A freezing order is regularly described as a “nuclear weapon” as it prohibits a person from dealing with or disposing of their assets, save as permitted by the order. Such an order will almost always be accompanied by an asset disclosure order which will enable the enforcement authority to consider whether further UWOs can be sought.
g) Action taken to date by enforcement authorities
The NCA has wasted little time in seeking UWOs since their introduction in 2018. In February 2018, the NCA secured its first two UWOs against the wife of the former chairman of a south western Asian bank currently serving a prison sentence in his home country for various frauds.
The properties subject to the UWOs were two residential properties valued at approximately £22m held by a BVI registered company beneficially owned by the former chairman of the bank. The allegation against his wife was that these assets, as well as extravagant spending which included a £16.3m shopping spree in Harrods, were funded by the laundered proceeds of the bank fraud, rather than her or her husband’s legitimate funds. Interim freezing orders were granted in support of the UWOs to prevent the sale, transfer or dissipation of the properties.
In May of this year, the NCA secured three UWOs against PEP who, through various offshore companies, owns three prime London properties valued in excess of £80m. Interim Freezing Orders were similarly granted preventing the properties from being sold, transferred or dissipated.

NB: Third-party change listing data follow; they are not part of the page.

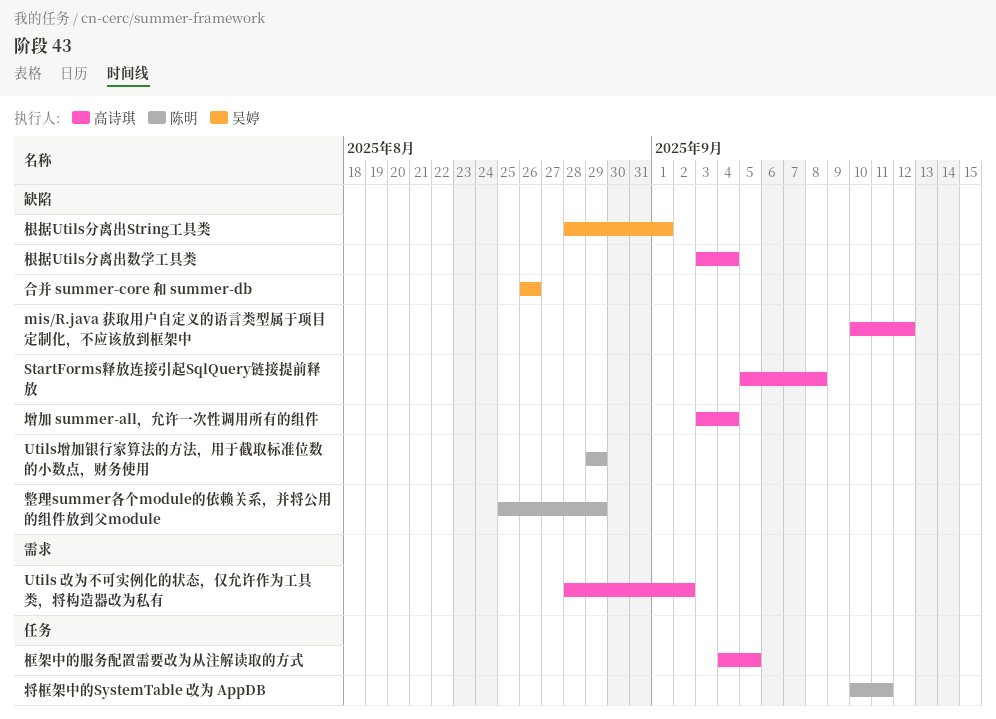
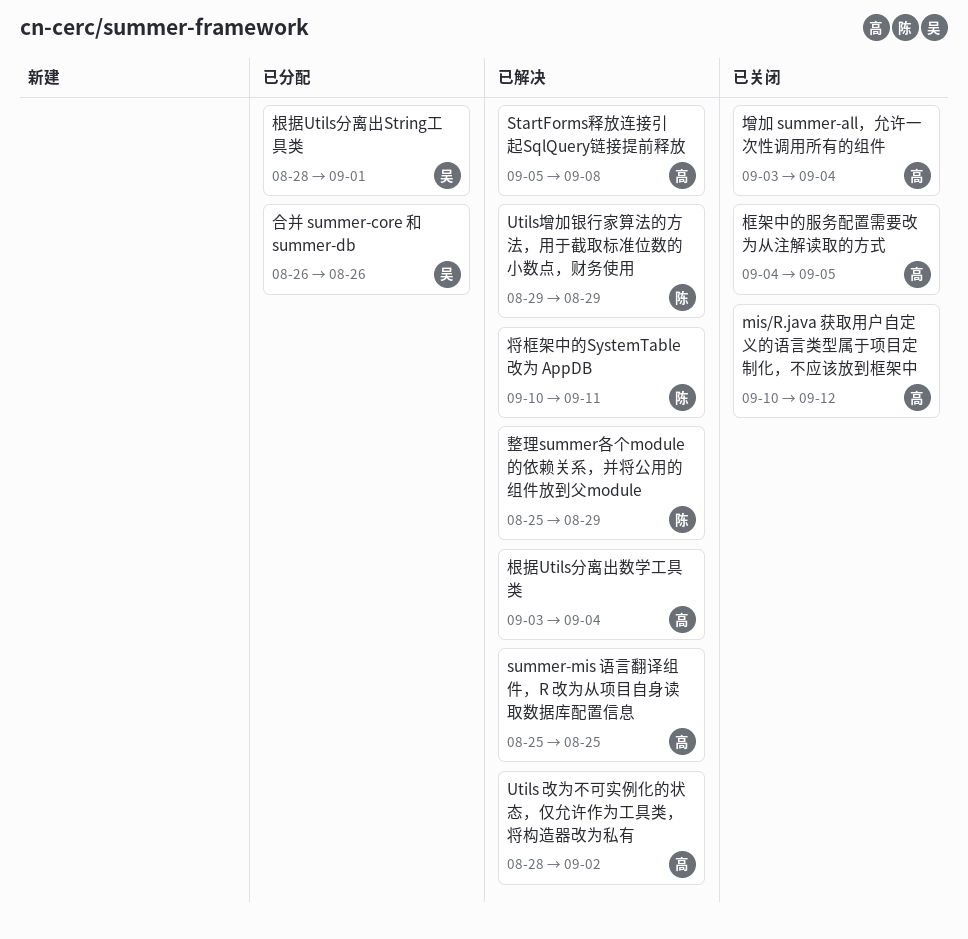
summer-mis 语言翻译组件，R 改为从项目自身读取数据库配置信息: none -> present

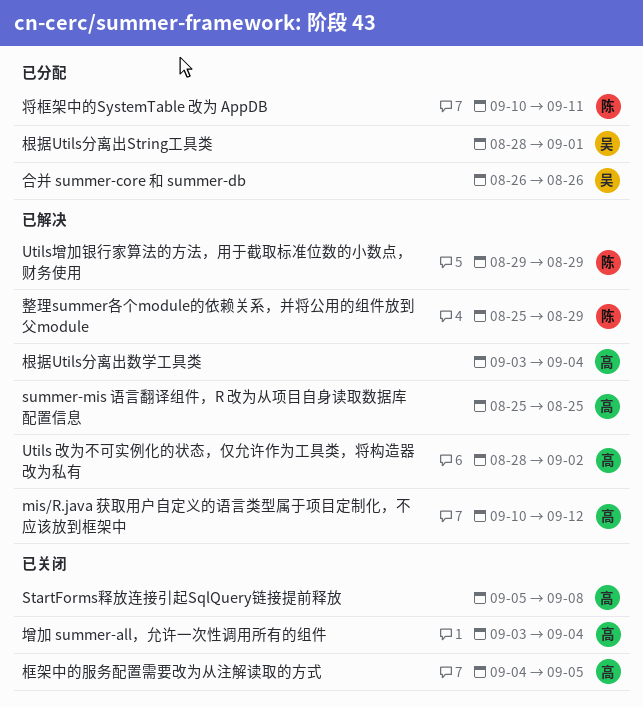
mis/R.java 获取用户自定义的语言类型属于项目定制化，不应该放到框架中, status: 已关闭 -> 已解决
StartForms释放连接引起SqlQuery链接提前释放, status: 已解决 -> 已关闭
将框架中的SystemTable 改为 AppDB, status: 已解决 -> 已分配

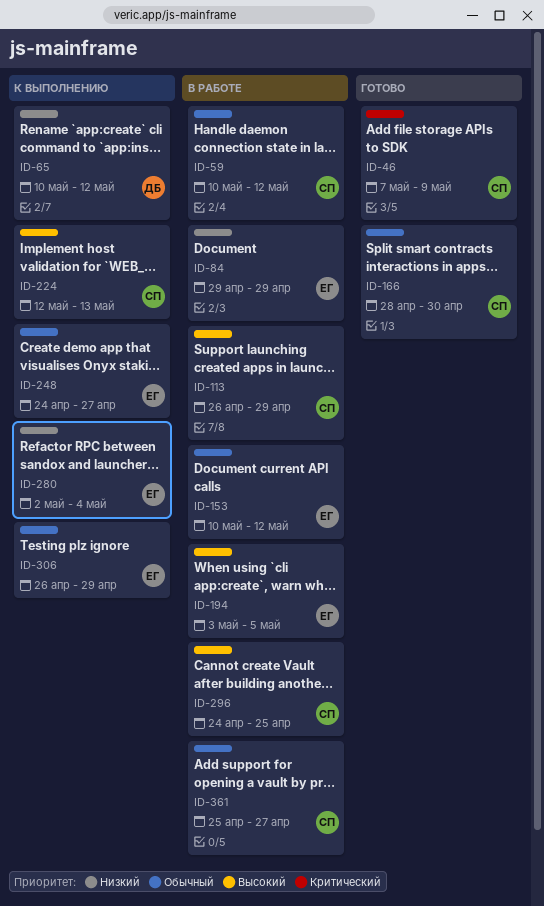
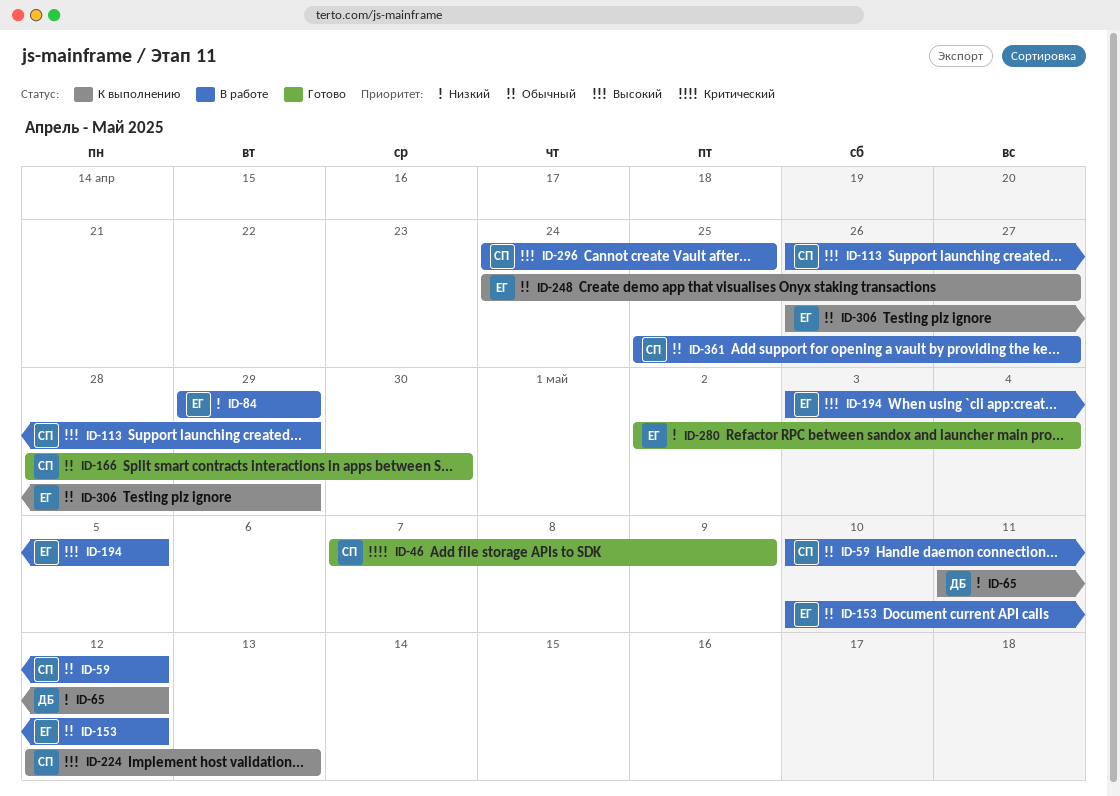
ID-65, start: May 10 -> May 11
ID-280, status: К выполнению -> Готово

Shortly after in July, a further UWO was obtained in respect of a “businessman” whose property empire is suspected of being funded by criminal associates in drug and firearms trafficking.
Gaining confidence from the success of the first UWOs, the NCA is showing greater willingness to utilise this new, powerful investigative tool in the fight against money laundering.
3. Account freezing orders (“AFOs”)
a) What are AFOs?
Introduced at the same time as UWOs, AFOs allow enforcement authorities to apply to freeze, and subsequently forfeit, funds held in bank accounts and building societies.
Although still in its early stages, the use of AFOs is proving popular with enforcement authorities and, in addition to being a lucrative revenue stream, they are also an effective tool in the fight against money laundering.
b) When are they granted?
Following the introduction of AFOs, an enforcement officer may apply to the Magistrates’ Court for an AFO if that officer has reasonable grounds to suspect that money held in that account constitutes “recoverable property” or is intended for use in unlawful conduct.
Crucially, a criminal conviction is not required. It is merely necessary to show that on the balance of probabilities the property has been obtained through unlawful conduct. This is a relatively low bar to meet and is weighted heavily in favour of the applicant authority.
c) Action taken to date by enforcement authorities
The NCA first sought AFOs in respect of three bank accounts held by a student who is the son of the ex-Prime Minister of Moldova, a gentleman who is currently serving a 9-year prison sentence for hispart in a $1bn banking fraud.
Following an investigation revealing no registered income in the UK to support his extravagant lifestyle, the NCA successfully forfeited in excess of £400,000 from those accounts in February of this year. Shortly afterwards, the National Economic Crime Centre indicated its intention to use AFOs to apply to freeze a further 95 accounts suspected of being funded by laundered money.